Sadhuara, steeped in history is a sanskrit language composite of sadhu (saint) and dwara (way), meaning "the way of saints" This used to be a camping ground for the hindu sadhus on the way to ganges pilgrimage.

Alexander Cunningham, conducted his exploration here at Sadhaura in 1879. He described an old ruinous fort and excavated many coins from here.
The discovery of ancient copper cast coins, Kuninda coins (of 2nd century BCE to 3rd century CE Kuninda Kingdom), Kushano-Sasanian Coinage (of 3rd century CE Indo-Sasanian Kingdom), coins of Samanta Deva (from circa 850–1000 CE of Hindu Kabul Shahi dynasty of Gandhara in Afghanistan) from Sadhaura point towards the antiquity of the place.

Banda Singh Bahadur defeated local Mughal forces and built his Lohgarh Sahib Fort at nearby Lohgarh in 1709 after his conquest of the area in the wins of Battle of Chappar Chiri and Battle of Sadhaura. He killed the local Mughal chief of Sadaura, Usman Khan, to avenge the killing of Pir Budhan Shah. The historical book, "Twarikh Khasa" chronicles, "Nawab usman Khan of Sadhora was so cruel and fanatical that he used to have cows slaughtered and uneatable parts of cows he would have them thrown into the Hindus homes. He never allowed them to cremate their dead and forcibly matched Hindu brides to Musalmen. The Jazia was collected in most humiliating ways so that they might be more easily converted to Islam." In 1710 AD Battle of Samana, Banda Singh Bahadur also killed infamous Governor of Sirhind Wazir Khan (real name Mirza Askari) who had ordered the merciless murder of Guru Gobind Singh's young sons, 6 years old Sahibzada Fateh Singh and 9 years old Sahibzada Zorawar Singh by bricking up alive within a wall in 1705 AD. Wazir Khan was beheaded by the Sikh army led by Banda Singh Bahadur outside the Sirhind city in the Battle of Chappar Chiri in May 1710. "Qatalgarhi" haveli here is the home of muslims who were massacre by him after they betrayed him in the war.

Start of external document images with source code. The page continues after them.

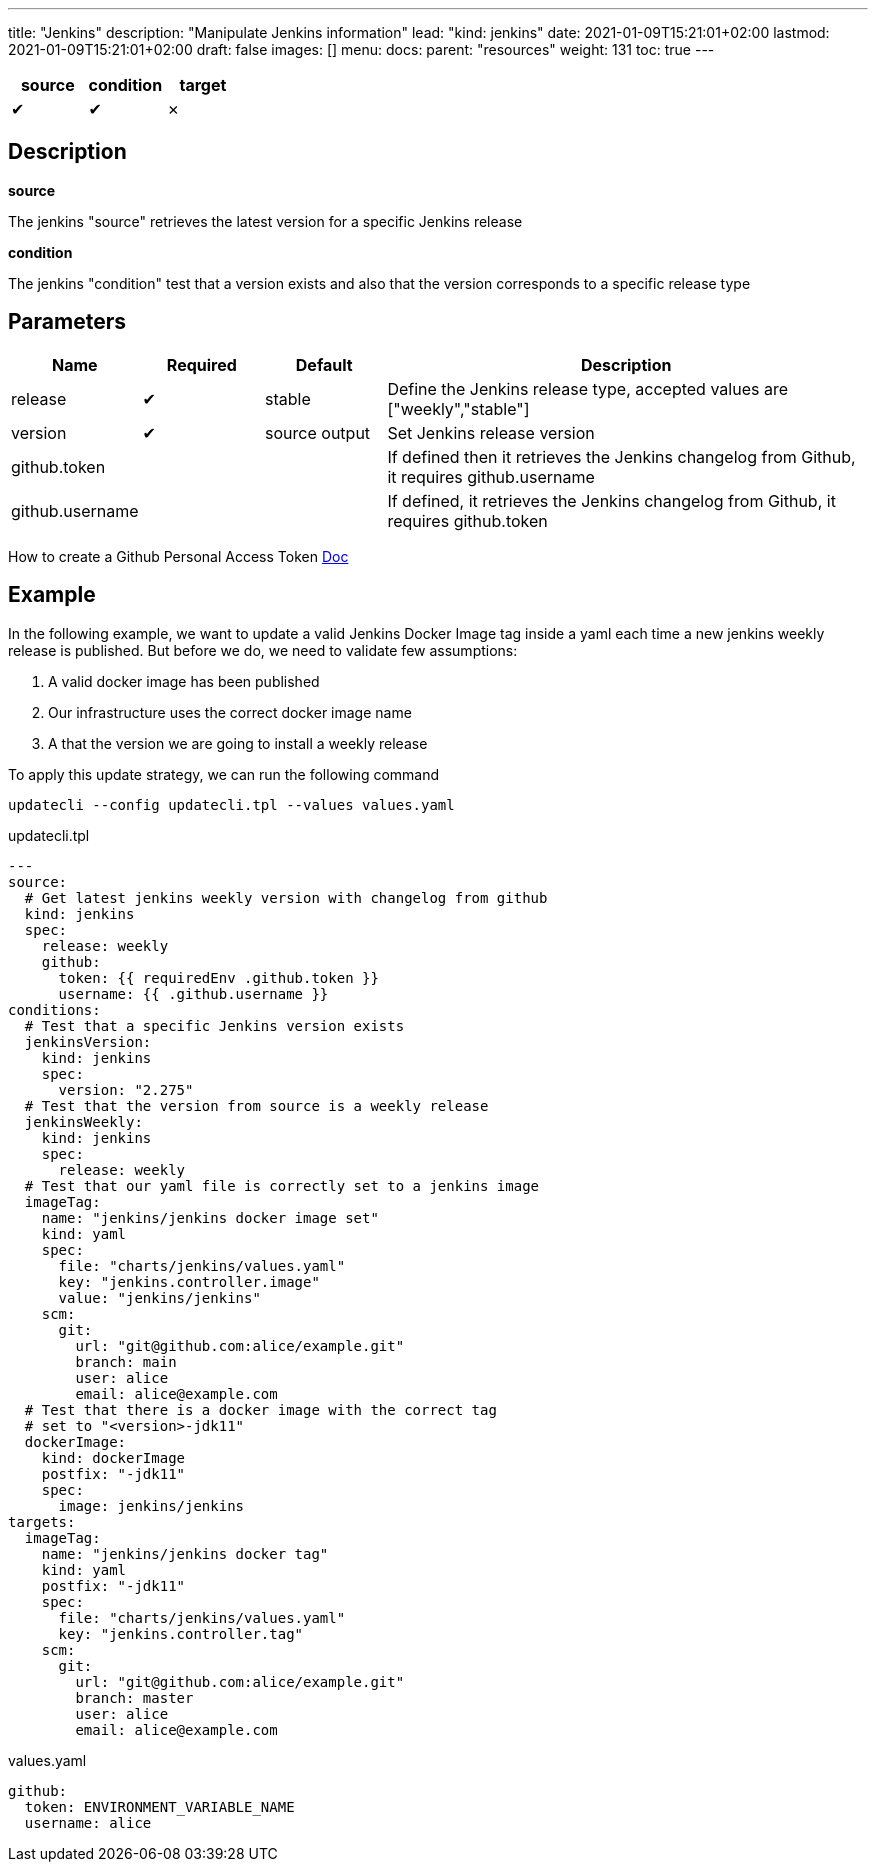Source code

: ---
title: "Jenkins"
description: "Manipulate Jenkins information"
lead: "kind: jenkins"
date: 2021-01-09T15:21:01+02:00
lastmod: 2021-01-09T15:21:01+02:00
draft: false
images: []
menu:
  docs:
    parent: "resources"
weight: 131
toc: true
---

// <!-- Required for asciidoctor -->
:toc:
// Set toclevels to be at least your hugo [markup.tableOfContents.endLevel] config key
:toclevels: 4

[cols="1^,1^,1^",options=header]
|===
| source | condition | target
| &#10004; | &#10004; | &#10007;
|===

== Description

**source**  

The jenkins "source" retrieves the latest version for a specific Jenkins release 

**condition**  

The jenkins "condition" test that a version exists and also that the version corresponds to a specific release type


== Parameters

[cols="1,1,1,4",options=header]
|===
| Name | Required | Default |Description
| release | &#10004; | stable | Define the Jenkins release type, accepted values are ["weekly","stable"]
| version | &#10004; | source output| Set Jenkins release version
| github.token | | | If defined then it retrieves the Jenkins changelog from Github, it requires github.username
| github.username | | | If defined, it retrieves the Jenkins changelog from Github, it requires github.token
|
|===

How to create a Github Personal Access Token https://docs.github.com/en/github/authenticating-to-github/creating-a-personal-access-token[Doc]

== Example

In the following example, we want to update a valid Jenkins Docker Image tag inside a yaml each time a new jenkins weekly release is published. But before we do, we need to validate few assumptions:

. A valid docker image has been published
. Our infrastructure uses the correct docker image name
. A that the version we are going to install a weekly release

To apply this update strategy, we can run the following command

`updatecli --config updatecli.tpl --values values.yaml`

.updatecli.tpl
```
---
source:
  # Get latest jenkins weekly version with changelog from github
  kind: jenkins
  spec:
    release: weekly
    github:
      token: {{ requiredEnv .github.token }}
      username: {{ .github.username }}
conditions:
  # Test that a specific Jenkins version exists
  jenkinsVersion:
    kind: jenkins
    spec:
      version: "2.275"
  # Test that the version from source is a weekly release
  jenkinsWeekly:
    kind: jenkins
    spec:
      release: weekly
  # Test that our yaml file is correctly set to a jenkins image
  imageTag:
    name: "jenkins/jenkins docker image set"
    kind: yaml
    spec:
      file: "charts/jenkins/values.yaml"
      key: "jenkins.controller.image"
      value: "jenkins/jenkins"
    scm:
      git:
        url: "git@github.com:alice/example.git"
        branch: main
        user: alice
        email: alice@example.com
  # Test that there is a docker image with the correct tag 
  # set to "<version>-jdk11"
  dockerImage:
    kind: dockerImage
    postfix: "-jdk11"
    spec:
      image: jenkins/jenkins
targets:
  imageTag:
    name: "jenkins/jenkins docker tag"
    kind: yaml
    postfix: "-jdk11"
    spec:
      file: "charts/jenkins/values.yaml"
      key: "jenkins.controller.tag"
    scm:
      git:
        url: "git@github.com:alice/example.git"
        branch: master
        user: alice
        email: alice@example.com
```

.values.yaml
```
github:
  token: ENVIRONMENT_VARIABLE_NAME
  username: alice

```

Band bahadur demolished the fortress of Daura and hanged the Mughal faujdar and the town plundered. "Gurdwara Baba Banda Bahadur" inside the ruined fort later became ruined and a new "Gurdwara Baba Banda Bahadur" was constructed close to the fort wall, which is also known as "Quila Gurdwara" and "Gurdwara Qatalgarh".

Pir Budhan Shah, who helped Guru Gobind Singh against mughals in the 1688 battle of Bhangani in which all four sons of Shah were killed, has a gurdwara here named after him.

At present, 40-feet high mound survives narrating the past historic glory of Sadhaura and its fort.

The town also has a tomb of Shah Kumesh constructed in 1450 AD and a mosque from 1600 AD where an annual fair is held that was started by Bairam Khan in 1556 AD. Another ruined, "Sagni mosque", from ??th century lies in ruins.

There are also three old temples with sacred johad water ponds: Gaggarwala temple, Toronwala temple and Manokamna temple.

Nearby historic places include Buddhist Stupa at Chaneti, Buria - a town with connections to Birbal, Adi Badri Sarasvati udgam Sthal, Lohgarh Sikh capital of Banda Singh Bahadur.

==Demographics==
As of 2011 India census, Sadaura had a population of 25,693. Males constitute 53% of the population and females 47%. Sadaura has an average literacy rate of 82%, higher than the national average of 59.5%: male literacy is 76%, and female literacy is 66%. In Sadaura, 21% of the population is under 6 years of age.

==Sadhaura Fort==
Sadaura Fort is an ancient fort in Sadaura, as seen here.

==Gurudwaras==
Gurdwara Baba Banda Bahadur, also sometimes known as Quila Gurdwara and Gurdwara Qatalgarh is the ancient privately managed
gurudwara named after Banda Singh Bahadur.

Gurdwara Pir Buddhu Shah was built by local Sikh Singh Sabha more recently
in honour of Pir Budhan Shah.

Gurudwara shri singh sabha ji was built by local Sikh, now its maintained by nabour Sikhs.